» **Stored entries**:
★ ★ ★ ★ ★ ★ ★
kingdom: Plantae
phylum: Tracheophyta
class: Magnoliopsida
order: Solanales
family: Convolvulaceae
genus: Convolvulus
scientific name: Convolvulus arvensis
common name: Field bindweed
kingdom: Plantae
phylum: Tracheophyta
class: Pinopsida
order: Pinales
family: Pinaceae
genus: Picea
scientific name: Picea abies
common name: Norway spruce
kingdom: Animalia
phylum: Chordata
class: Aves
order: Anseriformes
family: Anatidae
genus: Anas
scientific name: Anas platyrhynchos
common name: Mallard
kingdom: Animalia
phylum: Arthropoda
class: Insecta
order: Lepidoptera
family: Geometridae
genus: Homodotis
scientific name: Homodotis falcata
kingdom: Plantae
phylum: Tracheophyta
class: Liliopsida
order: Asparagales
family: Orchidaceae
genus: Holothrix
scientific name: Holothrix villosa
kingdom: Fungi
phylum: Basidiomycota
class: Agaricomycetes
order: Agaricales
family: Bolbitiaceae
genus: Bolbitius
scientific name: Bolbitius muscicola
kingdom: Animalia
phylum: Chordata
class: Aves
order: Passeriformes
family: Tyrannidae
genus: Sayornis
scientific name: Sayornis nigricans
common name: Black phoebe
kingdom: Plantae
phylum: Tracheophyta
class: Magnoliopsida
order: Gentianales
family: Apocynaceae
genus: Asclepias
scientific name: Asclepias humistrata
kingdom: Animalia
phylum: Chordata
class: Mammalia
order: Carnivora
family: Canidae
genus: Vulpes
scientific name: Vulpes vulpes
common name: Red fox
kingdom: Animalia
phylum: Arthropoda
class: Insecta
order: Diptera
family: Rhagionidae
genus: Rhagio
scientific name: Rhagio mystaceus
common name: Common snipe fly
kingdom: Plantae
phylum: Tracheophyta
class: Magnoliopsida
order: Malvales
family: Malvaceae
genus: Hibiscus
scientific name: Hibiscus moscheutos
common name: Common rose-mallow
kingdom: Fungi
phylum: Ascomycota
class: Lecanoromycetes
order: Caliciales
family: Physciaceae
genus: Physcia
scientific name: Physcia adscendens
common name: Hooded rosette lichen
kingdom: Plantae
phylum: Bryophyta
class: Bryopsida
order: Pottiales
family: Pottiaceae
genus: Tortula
★ ★ ★ ★ ★ ★ ★
» **What needs to be done**:
Reproduce the entire listing above word for word, from its first line to its last.

» **Answer to the task**:
kingdom: Plantae
phylum: Tracheophyta
class: Magnoliopsida
order: Solanales
family: Convolvulaceae
genus: Convolvulus
scientific name: Convolvulus arvensis
common name: Field bindweed
kingdom: Plantae
phylum: Tracheophyta
class: Pinopsida
order: Pinales
family: Pinaceae
genus: Picea
scientific name: Picea abies
common name: Norway spruce
kingdom: Animalia
phylum: Chordata
class: Aves
order: Anseriformes
family: Anatidae
genus: Anas
scientific name: Anas platyrhynchos
common name: Mallard
kingdom: Animalia
phylum: Arthropoda
class: Insecta
order: Lepidoptera
family: Geometridae
genus: Homodotis
scientific name: Homodotis falcata
kingdom: Plantae
phylum: Tracheophyta
class: Liliopsida
order: Asparagales
family: Orchidaceae
genus: Holothrix
scientific name: Holothrix villosa
kingdom: Fungi
phylum: Basidiomycota
class: Agaricomycetes
order: Agaricales
family: Bolbitiaceae
genus: Bolbitius
scientific name: Bolbitius muscicola
kingdom: Animalia
phylum: Chordata
class: Aves
order: Passeriformes
family: Tyrannidae
genus: Sayornis
scientific name: Sayornis nigricans
common name: Black phoebe
kingdom: Plantae
phylum: Tracheophyta
class: Magnoliopsida
order: Gentianales
family: Apocynaceae
genus: Asclepias
scientific name: Asclepias humistrata
kingdom: Animalia
phylum: Chordata
class: Mammalia
order: Carnivora
family: Canidae
genus: Vulpes
scientific name: Vulpes vulpes
common name: Red fox
kingdom: Animalia
phylum: Arthropoda
class: Insecta
order: Diptera
family: Rhagionidae
genus: Rhagio
scientific name: Rhagio mystaceus
common name: Common snipe fly
kingdom: Plantae
phylum: Tracheophyta
class: Magnoliopsida
order: Malvales
family: Malvaceae
genus: Hibiscus
scientific name: Hibiscus moscheutos
common name: Common rose-mallow
kingdom: Fungi
phylum: Ascomycota
class: Lecanoromycetes
order: Caliciales
family: Physciaceae
genus: Physcia
scientific name: Physcia adscendens
common name: Hooded rosette lichen
kingdom: Plantae
phylum: Bryophyta
class: Bryopsida
order: Pottiales
family: Pottiaceae
genus: Tortula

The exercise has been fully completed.